To determine the number of distinct words that can be formed by taking four letters at a time from the word "COMBINATION," we first need to analyze the letters in the word itself. The word "COMBINATION" consists of 11 letters, and some letters repeat. Specifically, the letters O and I each appear twice, while the others (C, M, B, N, T, A) appear just once.
Analyzing the letters
The unique letters in "COMBINATION" are: C, O, M, B, I, N, A, T. This gives us a total of 8 unique letters. However, since we have repetitions (O and I both appear twice), we need to consider different cases based on the number of repeated letters we include in our selections.
Cases to consider
- Case 1: Four different letters.
- Case 2: One letter appears twice, and two other different letters.
- Case 3: Two letters appear twice.
Calculating Case 1: Four different letters
We can select any 4 letters from the 8 unique letters. The number of ways to choose 4 from 8 can be calculated using the combination formula:
C(n, r) = n! / (r!(n - r)!)
Here, n = 8 (the number of unique letters) and r = 4 (the number of letters to choose).
Calculating this gives us:
C(8, 4) = 8! / (4! * (8 - 4)!) = 70
Each selection of 4 letters can be arranged in 4! (which is 24) ways, so the total for this case is:
70 * 24 = 1680
Calculating Case 2: One letter appears twice
In this scenario, we first select which letter will appear twice. We have two options: O or I. After selecting one of these letters, we then choose 2 more letters from the remaining 7 unique letters.

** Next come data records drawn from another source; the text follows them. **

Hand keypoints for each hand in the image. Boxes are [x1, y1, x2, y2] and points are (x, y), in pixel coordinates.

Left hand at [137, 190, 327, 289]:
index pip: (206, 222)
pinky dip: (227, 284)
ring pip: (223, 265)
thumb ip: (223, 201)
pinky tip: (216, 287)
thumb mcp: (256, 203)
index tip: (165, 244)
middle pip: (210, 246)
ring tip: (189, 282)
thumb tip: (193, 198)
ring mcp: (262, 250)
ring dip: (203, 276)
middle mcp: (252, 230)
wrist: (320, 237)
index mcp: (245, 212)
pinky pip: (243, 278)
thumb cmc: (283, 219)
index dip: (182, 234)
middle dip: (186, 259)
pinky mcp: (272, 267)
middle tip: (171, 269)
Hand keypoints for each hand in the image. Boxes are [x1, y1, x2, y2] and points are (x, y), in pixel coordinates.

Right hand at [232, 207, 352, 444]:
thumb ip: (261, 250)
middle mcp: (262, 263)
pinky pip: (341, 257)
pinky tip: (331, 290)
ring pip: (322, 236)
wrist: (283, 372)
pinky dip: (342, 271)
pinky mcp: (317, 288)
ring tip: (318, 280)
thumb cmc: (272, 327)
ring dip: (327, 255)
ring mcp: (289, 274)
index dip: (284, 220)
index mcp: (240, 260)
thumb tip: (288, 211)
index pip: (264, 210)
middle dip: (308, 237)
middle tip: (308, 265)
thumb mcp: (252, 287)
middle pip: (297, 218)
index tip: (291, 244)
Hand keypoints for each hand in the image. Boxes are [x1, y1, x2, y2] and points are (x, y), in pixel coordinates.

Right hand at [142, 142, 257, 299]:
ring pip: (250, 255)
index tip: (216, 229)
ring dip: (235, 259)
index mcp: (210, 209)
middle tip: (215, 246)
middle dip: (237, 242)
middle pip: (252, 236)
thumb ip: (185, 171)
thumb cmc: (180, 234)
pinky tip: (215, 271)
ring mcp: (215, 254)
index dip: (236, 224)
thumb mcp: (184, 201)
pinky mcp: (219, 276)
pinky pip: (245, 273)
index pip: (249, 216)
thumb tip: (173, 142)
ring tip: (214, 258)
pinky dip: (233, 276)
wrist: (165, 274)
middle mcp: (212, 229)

For each choice of the letter that appears twice, we can choose 2 from the remaining 7 letters:
C(7, 2) = 21
Since we can arrange the selected letters (including the repeated one) in a special way (4! / 2! = 12), the total number of arrangements for this case is:
2 * 21 * 12 = 504
Calculating Case 3: Two letters appear twice
In this case, we can only choose O and I, as they are the only letters that repeat. So we have one combination: O, O, I, I. The arrangement can be calculated as:
4! / (2! * 2!) = 6
This contributes 6 to our total count.
Summing it all up
Now, let's add up the totals from all three cases:
- Case 1: 1680
- Case 2: 504
- Case 3: 6
Total = 1680 + 504 + 6 = 2190
Therefore, the total number of distinct words that can be formed by taking four letters at a time from the word "COMBINATION" is 2190.